While violations have certainly gone down and vacant units are nearly all renovated and rented, long-time tenants aren’t thrilled with their new landlord. It’s been typically much more difficult for old tenants – who are paying less rent – to get their landlord to address their concerns. And violations aren’t LOW either – as of today, 1576 Taylor has 229 open violations (on 73 units) and 3215 Holland (52 units) has 226.
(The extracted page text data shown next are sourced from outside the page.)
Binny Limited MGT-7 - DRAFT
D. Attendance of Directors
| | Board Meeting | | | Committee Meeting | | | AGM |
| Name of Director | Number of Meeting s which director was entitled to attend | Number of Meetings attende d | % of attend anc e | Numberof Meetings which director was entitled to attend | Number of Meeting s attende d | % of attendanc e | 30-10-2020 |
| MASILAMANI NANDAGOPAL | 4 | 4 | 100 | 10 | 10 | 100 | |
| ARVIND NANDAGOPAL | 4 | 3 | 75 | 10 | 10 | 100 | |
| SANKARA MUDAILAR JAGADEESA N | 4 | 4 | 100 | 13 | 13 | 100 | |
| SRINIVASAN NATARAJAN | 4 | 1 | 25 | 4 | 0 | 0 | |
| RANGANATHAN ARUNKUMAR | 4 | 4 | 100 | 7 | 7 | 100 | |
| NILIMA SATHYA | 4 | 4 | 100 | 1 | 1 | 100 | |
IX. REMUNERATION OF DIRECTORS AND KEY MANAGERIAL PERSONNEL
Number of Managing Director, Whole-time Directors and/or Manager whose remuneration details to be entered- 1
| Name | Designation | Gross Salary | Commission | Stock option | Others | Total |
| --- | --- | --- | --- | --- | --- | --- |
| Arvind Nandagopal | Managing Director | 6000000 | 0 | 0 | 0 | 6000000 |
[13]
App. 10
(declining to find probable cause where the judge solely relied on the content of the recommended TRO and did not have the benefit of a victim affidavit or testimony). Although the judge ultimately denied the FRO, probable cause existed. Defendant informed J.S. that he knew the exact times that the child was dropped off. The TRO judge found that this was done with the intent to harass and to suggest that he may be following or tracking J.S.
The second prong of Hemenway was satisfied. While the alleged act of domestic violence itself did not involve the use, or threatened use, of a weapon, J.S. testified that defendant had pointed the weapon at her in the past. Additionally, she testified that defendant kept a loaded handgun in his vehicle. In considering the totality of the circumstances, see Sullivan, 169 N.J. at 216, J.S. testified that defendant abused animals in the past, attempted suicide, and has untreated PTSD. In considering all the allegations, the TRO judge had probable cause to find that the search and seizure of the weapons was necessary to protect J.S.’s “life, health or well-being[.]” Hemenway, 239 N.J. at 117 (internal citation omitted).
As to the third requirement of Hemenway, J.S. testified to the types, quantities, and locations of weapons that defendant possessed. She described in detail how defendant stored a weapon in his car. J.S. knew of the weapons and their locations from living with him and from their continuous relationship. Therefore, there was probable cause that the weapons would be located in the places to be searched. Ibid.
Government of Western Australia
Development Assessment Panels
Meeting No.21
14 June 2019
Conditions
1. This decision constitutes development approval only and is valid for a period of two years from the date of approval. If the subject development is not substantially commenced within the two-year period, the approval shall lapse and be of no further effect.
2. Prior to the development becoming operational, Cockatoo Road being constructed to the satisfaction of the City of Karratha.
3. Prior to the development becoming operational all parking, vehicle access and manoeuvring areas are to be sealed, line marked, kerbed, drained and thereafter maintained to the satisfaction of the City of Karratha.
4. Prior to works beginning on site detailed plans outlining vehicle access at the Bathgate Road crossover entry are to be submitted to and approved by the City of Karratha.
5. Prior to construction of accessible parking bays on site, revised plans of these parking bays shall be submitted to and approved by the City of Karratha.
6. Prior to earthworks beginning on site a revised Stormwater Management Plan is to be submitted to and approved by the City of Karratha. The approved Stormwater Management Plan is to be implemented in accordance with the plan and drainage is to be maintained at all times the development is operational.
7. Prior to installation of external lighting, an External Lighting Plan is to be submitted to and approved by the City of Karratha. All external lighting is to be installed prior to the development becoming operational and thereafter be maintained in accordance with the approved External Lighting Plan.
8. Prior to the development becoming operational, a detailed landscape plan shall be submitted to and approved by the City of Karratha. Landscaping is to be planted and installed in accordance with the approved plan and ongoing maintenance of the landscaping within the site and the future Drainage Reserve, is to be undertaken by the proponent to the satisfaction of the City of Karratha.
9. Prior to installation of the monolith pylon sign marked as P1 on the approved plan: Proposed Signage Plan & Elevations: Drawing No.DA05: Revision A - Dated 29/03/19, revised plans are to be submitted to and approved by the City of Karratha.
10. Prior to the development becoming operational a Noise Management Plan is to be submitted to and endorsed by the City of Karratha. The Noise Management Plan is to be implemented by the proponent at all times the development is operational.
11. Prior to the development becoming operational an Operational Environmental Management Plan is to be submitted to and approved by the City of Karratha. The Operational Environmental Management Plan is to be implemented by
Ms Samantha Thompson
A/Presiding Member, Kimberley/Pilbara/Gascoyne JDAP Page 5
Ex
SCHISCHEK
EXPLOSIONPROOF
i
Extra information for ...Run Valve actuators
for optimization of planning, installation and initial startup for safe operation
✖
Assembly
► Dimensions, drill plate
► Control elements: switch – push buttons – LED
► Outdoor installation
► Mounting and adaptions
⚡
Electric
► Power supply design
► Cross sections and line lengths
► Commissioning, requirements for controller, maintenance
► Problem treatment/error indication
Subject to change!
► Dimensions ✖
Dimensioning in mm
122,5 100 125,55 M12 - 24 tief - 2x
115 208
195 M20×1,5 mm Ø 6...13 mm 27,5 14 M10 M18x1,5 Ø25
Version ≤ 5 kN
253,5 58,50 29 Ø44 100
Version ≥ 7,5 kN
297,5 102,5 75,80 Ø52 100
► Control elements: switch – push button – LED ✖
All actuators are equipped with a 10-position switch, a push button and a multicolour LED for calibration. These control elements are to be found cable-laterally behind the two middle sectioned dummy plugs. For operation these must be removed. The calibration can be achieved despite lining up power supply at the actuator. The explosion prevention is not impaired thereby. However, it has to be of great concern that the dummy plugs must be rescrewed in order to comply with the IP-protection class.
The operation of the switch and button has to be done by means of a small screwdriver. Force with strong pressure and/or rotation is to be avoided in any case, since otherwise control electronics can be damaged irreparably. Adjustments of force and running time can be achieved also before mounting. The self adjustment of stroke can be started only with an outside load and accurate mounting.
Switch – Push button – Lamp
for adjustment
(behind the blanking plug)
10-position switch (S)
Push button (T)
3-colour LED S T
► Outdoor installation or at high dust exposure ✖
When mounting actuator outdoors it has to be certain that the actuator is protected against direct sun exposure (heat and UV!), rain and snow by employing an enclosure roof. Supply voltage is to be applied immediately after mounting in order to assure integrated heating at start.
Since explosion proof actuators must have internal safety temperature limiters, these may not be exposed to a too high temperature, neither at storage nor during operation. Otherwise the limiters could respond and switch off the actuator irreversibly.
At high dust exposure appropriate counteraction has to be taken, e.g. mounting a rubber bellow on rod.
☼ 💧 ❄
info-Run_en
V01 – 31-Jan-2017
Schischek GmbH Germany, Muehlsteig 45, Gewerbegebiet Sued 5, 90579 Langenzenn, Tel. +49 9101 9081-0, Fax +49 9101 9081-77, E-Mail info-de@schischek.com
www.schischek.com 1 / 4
Finkelstein has not only refinanced and added debt with Cantor Fitzgerald at the Milbank buildings, he has done it on many others as well, including 1055 Grand Concourse. So, to put it mildly, we’re suspicious. We know that the Milbank tenants have fought long and hard for their homes, and that whatever happens they have the stamina to keep the fight going. But this indication that the building is headed for another round of predatory equity is distressing — tenants could certainly use a break. As the buildings have just recently come back from the brink and the memory of the Milbank foreclosure is still fresh, we’re fear they may begin to slip back again. We hope we’re wrong.